Дети бежали не разбирая дороги, и все, что успевала Гретель, – втягивать голову в плечи и закрывать лицо от хлещущих, точно розги, ветвей. Позади с гиканьем, воплями и проклятиями неслись фрау из церковного комитета. Впрочем, их голоса мало-помалу отдалялись, становились тише и неразборчивее. «Несвятая шестерка» отстала, едва начав погоню.
«Ну конечно, они же босые! – сообразила Гретель. – С голыми пятками по лесу не очень-то побегаешь!»
– Можно так не спешить! – крикнула она летевшему впереди Гензелю… и в следующую секунду зацепилась ногой за торчавший из земли корень. Со всего маху растянувшись на земле, Гретель ухитрилась проехаться лицом по влажным листьям и даже набрать их в рот.
– Живая? – спросил Гензель, помогая сестре подняться. – Руки-ноги целы?
– Да, – отозвалась Гретель, выплевывая осклизлые комья и отряхивая подол. – Гадость какая… тьфу!..
– Кажется, мы оторвались, – сказал Гензель.
– Ага, – пробормотала Гретель, вытирая ладони о куртку. – Где мы?
Только сказав это вслух, девочка поняла, что вопрос глупый. Ни она, ни ее младший брат понятия не имели, где очутились.
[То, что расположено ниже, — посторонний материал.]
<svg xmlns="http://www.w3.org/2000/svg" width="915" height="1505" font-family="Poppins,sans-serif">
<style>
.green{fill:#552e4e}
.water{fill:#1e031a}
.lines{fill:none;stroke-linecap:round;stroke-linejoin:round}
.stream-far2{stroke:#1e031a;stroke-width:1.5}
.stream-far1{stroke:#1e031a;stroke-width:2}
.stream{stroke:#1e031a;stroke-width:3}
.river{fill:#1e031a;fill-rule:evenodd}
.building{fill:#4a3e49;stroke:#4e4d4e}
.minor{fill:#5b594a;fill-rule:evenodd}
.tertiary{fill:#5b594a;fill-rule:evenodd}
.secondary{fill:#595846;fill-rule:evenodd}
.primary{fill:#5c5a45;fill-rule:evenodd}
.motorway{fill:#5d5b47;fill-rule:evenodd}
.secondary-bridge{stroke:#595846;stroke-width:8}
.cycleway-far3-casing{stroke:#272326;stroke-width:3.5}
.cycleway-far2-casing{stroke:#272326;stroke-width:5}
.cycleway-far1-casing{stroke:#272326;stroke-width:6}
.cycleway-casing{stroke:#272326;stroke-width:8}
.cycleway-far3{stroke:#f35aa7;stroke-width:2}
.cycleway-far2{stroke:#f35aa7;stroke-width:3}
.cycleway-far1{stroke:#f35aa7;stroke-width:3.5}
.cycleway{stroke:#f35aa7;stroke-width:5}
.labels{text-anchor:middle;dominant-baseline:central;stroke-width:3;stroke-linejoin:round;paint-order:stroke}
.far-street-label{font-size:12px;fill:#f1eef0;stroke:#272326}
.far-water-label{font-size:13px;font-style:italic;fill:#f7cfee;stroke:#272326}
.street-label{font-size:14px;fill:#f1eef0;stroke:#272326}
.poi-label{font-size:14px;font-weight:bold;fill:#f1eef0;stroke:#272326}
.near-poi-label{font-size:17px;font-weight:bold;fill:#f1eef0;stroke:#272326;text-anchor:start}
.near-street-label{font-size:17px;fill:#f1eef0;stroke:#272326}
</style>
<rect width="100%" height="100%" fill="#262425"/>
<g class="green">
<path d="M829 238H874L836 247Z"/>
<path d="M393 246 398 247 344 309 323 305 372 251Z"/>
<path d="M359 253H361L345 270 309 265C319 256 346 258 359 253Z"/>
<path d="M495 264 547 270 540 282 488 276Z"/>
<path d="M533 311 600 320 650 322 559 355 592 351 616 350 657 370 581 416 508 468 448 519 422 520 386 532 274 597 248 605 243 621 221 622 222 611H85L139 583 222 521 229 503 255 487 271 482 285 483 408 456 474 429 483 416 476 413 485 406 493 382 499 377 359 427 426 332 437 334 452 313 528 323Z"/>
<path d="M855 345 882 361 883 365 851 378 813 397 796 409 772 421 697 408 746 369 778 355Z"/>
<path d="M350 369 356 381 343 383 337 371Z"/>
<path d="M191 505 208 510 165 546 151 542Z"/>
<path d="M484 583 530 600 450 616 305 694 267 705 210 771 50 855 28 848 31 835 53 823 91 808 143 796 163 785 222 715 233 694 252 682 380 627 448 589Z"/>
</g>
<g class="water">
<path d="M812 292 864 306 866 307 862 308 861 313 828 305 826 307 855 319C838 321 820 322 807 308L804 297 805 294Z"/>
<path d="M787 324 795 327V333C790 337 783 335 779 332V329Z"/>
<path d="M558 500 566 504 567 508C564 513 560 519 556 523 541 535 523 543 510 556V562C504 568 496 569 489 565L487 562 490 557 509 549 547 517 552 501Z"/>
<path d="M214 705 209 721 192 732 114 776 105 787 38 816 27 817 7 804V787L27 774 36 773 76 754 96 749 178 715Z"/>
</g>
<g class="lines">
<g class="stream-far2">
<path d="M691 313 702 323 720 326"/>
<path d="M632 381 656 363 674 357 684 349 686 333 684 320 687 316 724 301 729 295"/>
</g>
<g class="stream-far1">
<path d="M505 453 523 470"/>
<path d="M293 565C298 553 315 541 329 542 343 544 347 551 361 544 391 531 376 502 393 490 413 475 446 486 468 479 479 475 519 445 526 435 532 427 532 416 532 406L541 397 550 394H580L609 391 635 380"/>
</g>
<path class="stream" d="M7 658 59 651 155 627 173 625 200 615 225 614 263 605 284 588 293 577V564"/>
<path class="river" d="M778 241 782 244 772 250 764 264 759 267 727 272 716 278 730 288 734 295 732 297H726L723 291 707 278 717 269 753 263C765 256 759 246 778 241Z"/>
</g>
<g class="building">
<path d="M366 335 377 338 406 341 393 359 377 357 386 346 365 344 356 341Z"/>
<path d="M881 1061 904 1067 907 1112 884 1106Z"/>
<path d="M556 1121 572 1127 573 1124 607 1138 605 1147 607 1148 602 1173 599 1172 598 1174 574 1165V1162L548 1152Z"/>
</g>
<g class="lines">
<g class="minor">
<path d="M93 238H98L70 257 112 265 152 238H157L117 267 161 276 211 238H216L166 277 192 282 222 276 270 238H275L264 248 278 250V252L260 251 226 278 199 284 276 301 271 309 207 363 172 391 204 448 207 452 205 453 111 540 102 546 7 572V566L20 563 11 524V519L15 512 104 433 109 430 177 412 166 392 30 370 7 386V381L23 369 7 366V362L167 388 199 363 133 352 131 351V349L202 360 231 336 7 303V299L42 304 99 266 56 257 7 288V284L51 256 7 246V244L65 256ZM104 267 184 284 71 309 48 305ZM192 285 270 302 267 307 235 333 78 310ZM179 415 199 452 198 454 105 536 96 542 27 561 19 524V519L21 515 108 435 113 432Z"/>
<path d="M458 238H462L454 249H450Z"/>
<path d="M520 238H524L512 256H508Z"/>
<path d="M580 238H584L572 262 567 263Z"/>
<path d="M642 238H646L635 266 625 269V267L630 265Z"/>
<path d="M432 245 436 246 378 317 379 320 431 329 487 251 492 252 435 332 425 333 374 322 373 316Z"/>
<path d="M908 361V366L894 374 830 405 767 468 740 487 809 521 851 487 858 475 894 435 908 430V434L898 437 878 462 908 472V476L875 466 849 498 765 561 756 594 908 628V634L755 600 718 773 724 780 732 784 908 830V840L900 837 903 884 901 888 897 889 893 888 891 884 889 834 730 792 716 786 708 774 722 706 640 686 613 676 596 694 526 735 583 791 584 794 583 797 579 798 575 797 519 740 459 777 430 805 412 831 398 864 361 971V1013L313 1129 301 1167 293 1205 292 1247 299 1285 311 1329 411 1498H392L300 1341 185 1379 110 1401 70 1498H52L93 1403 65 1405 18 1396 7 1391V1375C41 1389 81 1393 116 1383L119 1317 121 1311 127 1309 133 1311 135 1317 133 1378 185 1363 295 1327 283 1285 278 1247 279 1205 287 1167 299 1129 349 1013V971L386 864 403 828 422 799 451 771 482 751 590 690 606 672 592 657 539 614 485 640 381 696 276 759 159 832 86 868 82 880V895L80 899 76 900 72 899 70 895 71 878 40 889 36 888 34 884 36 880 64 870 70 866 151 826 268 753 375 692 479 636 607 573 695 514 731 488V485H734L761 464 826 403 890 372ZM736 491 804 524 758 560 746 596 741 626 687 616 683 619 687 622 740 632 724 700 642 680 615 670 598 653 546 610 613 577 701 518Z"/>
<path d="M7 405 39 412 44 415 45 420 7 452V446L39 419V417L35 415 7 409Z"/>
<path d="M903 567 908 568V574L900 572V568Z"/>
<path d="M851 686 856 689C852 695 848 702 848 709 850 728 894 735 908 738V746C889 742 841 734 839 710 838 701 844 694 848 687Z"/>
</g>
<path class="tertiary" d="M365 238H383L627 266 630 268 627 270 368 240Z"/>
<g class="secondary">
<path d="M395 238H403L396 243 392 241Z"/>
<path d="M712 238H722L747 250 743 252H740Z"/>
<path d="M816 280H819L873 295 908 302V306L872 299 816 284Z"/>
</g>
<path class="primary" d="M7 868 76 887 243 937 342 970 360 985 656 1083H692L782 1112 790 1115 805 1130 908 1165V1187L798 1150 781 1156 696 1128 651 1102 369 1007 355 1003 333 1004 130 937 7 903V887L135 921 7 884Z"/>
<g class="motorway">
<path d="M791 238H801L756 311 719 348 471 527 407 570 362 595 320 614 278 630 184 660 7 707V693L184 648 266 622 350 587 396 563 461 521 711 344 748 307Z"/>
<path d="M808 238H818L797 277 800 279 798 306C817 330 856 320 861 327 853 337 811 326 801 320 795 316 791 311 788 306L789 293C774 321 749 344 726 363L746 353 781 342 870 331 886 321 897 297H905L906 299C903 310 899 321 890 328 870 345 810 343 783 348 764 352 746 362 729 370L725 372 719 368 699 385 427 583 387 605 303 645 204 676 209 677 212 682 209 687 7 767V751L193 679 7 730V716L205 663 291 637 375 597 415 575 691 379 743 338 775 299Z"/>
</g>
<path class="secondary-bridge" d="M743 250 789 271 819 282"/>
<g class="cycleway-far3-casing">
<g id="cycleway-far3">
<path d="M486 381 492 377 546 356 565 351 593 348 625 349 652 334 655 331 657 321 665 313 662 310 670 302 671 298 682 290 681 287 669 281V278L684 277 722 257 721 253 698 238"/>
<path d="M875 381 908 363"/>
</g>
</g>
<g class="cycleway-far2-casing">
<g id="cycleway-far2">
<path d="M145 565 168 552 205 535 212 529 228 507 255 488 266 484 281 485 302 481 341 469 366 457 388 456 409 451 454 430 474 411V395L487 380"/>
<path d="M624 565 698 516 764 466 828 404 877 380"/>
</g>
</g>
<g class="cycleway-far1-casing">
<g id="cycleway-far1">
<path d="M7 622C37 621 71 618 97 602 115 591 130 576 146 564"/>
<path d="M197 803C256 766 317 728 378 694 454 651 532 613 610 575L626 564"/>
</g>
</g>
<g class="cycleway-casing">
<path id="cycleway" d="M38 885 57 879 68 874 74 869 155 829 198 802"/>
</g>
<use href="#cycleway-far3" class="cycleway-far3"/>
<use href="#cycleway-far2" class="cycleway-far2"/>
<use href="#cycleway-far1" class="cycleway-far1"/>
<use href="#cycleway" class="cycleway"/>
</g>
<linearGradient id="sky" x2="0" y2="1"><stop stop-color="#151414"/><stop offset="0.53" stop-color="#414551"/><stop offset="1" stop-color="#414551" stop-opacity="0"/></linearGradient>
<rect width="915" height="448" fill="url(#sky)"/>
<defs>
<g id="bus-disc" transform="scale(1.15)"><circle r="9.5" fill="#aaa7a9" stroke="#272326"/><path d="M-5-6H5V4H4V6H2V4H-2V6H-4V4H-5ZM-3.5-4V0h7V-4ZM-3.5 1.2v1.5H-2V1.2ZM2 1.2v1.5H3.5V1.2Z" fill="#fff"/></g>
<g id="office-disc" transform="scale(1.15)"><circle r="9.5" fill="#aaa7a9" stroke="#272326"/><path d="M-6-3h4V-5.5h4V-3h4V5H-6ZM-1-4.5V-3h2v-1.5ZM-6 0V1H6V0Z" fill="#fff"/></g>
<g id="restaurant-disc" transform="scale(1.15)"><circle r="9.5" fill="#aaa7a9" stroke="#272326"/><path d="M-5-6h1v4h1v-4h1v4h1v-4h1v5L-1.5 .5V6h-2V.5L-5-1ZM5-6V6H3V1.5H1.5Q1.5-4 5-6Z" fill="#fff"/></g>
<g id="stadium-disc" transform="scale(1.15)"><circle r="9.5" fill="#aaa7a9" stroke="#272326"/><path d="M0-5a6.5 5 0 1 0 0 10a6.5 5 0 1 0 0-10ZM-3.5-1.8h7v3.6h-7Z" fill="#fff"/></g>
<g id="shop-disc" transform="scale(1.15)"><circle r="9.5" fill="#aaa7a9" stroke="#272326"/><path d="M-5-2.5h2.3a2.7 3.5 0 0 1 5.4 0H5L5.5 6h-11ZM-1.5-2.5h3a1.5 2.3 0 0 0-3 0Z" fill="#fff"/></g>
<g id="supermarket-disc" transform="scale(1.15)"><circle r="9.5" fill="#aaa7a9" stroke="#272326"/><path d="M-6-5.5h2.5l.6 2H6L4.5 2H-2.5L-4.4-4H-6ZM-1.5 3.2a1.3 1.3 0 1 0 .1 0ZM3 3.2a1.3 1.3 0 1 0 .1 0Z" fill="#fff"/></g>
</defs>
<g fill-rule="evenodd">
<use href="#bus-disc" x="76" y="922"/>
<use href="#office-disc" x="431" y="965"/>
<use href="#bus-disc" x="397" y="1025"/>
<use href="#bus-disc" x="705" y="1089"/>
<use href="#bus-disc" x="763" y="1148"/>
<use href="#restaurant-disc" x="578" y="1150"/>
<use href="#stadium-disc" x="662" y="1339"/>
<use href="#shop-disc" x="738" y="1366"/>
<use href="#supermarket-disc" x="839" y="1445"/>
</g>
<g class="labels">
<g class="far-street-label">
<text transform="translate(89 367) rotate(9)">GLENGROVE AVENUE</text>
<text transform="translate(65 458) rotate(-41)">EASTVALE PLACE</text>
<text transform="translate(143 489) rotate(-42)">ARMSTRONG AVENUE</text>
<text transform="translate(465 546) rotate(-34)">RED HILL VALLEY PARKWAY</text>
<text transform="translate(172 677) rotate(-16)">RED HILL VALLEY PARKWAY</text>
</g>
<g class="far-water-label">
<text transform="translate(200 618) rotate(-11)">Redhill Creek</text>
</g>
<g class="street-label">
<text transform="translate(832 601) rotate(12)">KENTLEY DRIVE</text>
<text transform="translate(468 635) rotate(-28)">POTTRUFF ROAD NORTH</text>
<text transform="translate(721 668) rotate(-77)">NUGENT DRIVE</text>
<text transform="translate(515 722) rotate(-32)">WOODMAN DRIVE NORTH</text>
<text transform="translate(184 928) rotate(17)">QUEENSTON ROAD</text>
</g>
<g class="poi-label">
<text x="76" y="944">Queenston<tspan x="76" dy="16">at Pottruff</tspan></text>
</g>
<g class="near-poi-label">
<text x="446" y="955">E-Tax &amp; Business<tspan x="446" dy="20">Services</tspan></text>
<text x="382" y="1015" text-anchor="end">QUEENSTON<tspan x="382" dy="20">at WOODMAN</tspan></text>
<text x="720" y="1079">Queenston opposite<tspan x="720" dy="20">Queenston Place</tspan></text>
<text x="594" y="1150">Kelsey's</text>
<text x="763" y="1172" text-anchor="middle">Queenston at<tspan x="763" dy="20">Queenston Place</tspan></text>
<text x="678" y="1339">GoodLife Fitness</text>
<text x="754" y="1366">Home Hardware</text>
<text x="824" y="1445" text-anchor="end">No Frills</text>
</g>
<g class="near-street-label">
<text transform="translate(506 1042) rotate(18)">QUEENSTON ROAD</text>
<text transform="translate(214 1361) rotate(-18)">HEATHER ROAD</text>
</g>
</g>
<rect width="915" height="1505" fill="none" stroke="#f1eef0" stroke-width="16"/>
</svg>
Гензель мог бы сказать: «Откуда мне знать?!» или «Понятия не имею», но вместо этого произнес:
– Где-то недалеко от города.
– Серьезно? – удивилась Гретель. – С чего ты взял?
– Сама подумай. «Святая шестерка» сбегает от мужей, чтобы заниматься в лесу своими колдовскими штучками…
– …И если бы храм находился, например, в десяти милях от города, – подхватила Гретель, – они бы не успевали сходить туда и обратно!
– Точно!
Мысль, что Марбах где-то неподалеку, ободряла. И все же Гензель и Гретель по-прежнему оставались в чаще леса, где единственным источником света служила бледная луна, лишь изредка выглядывавшая из-за облаков.
Прячась в пещере, брат и сестра едва не закоптились, как свиные колбаски, но теперь Гретель казалось, что под платье ей бесцеремонно забираются чьи-то ледяные пальцы. Хотя в этом году теплая погода держалась на удивление долго, ночью уже случались заморозки.
Гретель потерла ладони друг о друга и сунула руки в карманы. Главное сейчас – дотянуть до утра: не замерзнуть и не стать волчьим ужином. А уж днем будет легче.
– Ты как предлагаешь, – спросила Гретель, – остаться здесь или двигаться дальше?
– Я бы двигался, – отозвался Гензель. – Вдруг повезет и мы выйдем к знакомым местам? В любом случае, если будем идти, меньше замерзнем!
Они побрели по ночному лесу, медленно и осторожно отыскивая путь среди деревьев. Над головой ухали филины, из чащи доносился то волчий вой, то короткий выкрик лисицы. Раньше Гензелю и Гретель помогал сориентироваться мох, но сейчас его пришлось бы искать на ощупь.
– «Святая шестерка» – ведьмы. – Не в силах и дальше слушать ночные шорохи, Гретель решила втянуть брата в беседу. – Кто бы мог подумать?
– Я мог, – фыркнул Гензель. – Я вам еще раньше, когда мы колядовать ходили, сказал, что эти чокнутые фрау считают себя ведьмами!
– Они не просто так считают, – сказала Гретель. – Ты что, забыл, как задрожала земля, когда они зарезали курицу?!
– Можно подумать, это первое землетрясение на твоей памяти! Мы вообще-то недалеко от гор живем, здесь такое бывает.
– Хорошо. – Гретель понемногу начинала раздражаться. – А как ты объяснишь, что каменный алтарь светился?